Ältere: Besser als nie

Auch kurz vor dem Ruhestand lässt sich noch rentabel für die Rente sparen.

In den besten Jahren: Mit 50 legte Johanna Manthey noch einmal los. Sie besuchte einen Computerkurs und fand eine Stelle als Sekretärin im Münchener Völkerkundemuseum. „Es war ein Seiteneinstieg nach langen Kindererziehungszeiten“, sagt die 57-Jährige. Geht sie in acht Jahren in ihren wohlverdienten Ruhestand, erhält sie eine Nettorente von 849 Euro.

Mit 16 Jahren zahlte Manthey zum ersten Mal in die Rentenkasse ein, jetzt kann sie auf 24 Berufsjahre zurückblicken. Für die beiden Kinder, die 1984 und 1987 geboren wurden, schreibt ihr die Rentenversicherung jeweils ein Pflichtbeitragsjahr auf Basis des Durchschnittsverdienstes gut. Für Kinder, die ab dem 1. Januar 1992 geboren wurden, gibt es mehr: drei Jahre pro Kind.
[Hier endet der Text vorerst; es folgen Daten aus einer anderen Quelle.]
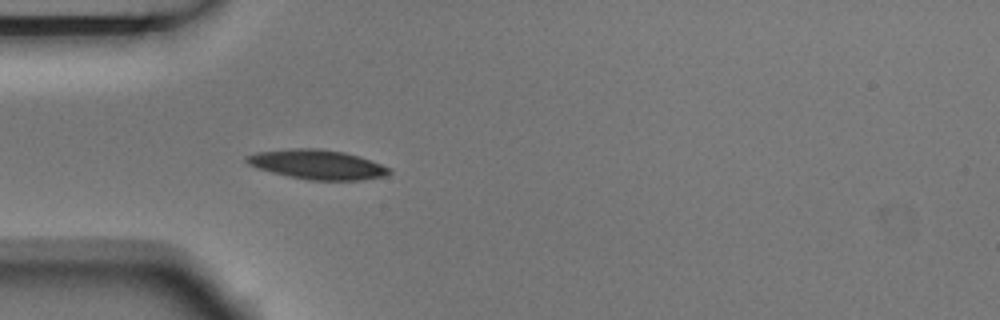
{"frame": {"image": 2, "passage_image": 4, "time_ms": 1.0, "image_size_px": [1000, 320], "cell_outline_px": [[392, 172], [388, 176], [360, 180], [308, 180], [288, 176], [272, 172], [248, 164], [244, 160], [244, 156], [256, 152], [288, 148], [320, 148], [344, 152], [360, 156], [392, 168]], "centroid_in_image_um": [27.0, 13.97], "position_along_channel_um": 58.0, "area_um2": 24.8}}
Die voraussichtliche Rente der Teilzeitbeschäftigten entspricht nahezu ihrem aktuellen Einkommen von 845 Euro. Für eine vernünftige Rentenberechnung muss jedoch auch das höhere Gehalt berücksichtigt werden, das die Angestellte früher über mehrere Jahre verdiente.

Deshalb nimmt Finanztest einen Bedarf von 100 Prozent ihres voraussichtlichen Nettogehalts im Jahr 2016 bei Rentenbeginn an. Das sind rund 976 Euro. Demnach beträgt die Rentenlücke 127 Euro.

Von Riester profitieren

Durch ihren rentenversicherungspflichtigen Job hat Johanna Manthey Anspruch auf die Riester-Förderung vom Staat. Sie kann mit monatlich 175 Euro Beitrag einschließlich der Zulagen eine lebenslange Zusatzrente von 100 Euro pro Monat aufbauen. Dies gelingt zum Beispiel mit einem acht Jahre laufenden Riester-Banksparplan. Ein Banksparplan ist für Manthey besser als eine Riester-Rentenversicherung, für die zusätzlich Abschlusskosten anfallen. Ein Riester-Fondssparplan wäre in ihrem Alter zu riskant.

Nicht folgen sollte sie dem Rat ihres Bankberaters, nur so lange in den Riester-Banksparplan einzuzahlen, wie die Kinderzulagen in den Vertrag fließen. Hat sie am Ende nur eine geringfügige Summe mit Riester angespart, könnte sie sich diese zwar ausnahmsweise auf einen Schlag auszahlen lassen. Folgt sie dem Tipp, verschenkt sie aber eine Zusatzrente, die allein schon ihre Rentenlücke fast schließen wird.

Durch ihre Dienstjahre im öffentlichen Dienst hat Johanna Manthey einen Anspruch auf 52 Euro Zusatzrente aus dem Versorgungswerk des öffentlichen Dienstes (VBL). Zusammen mit Riester hätte sie ihre Rentenlücke schon geschlossen.

Die Münchenerin kann sich noch über ein weiteres Schmankerl freuen: Sie bekommt demnächst eine Lebensversicherung ausgezahlt. Diese Summe könnte sie für die Altersvorsorge nutzen. Johanna Manthey will das Geld jedoch ins Eigenheim investieren. Dann beginnt der Ruhestand schuldenfrei.

Frauenaltersrente zum letzten Mal

Manthey ist 1951 geboren und gehört zum letzten Jahrgang, der mit 60 Jahren in Rente gehen kann. Frauen, die 15 Jahre Wartezeit erfüllen und nach dem 40. Geburtstag mehr als 10 Jahre (121 Monate) Pflichtbeiträge nachweisen, können die Frauenaltersrente beantragen. Sie müssen dann aber eine Rentenkürzung von 18 Prozent hinnehmen.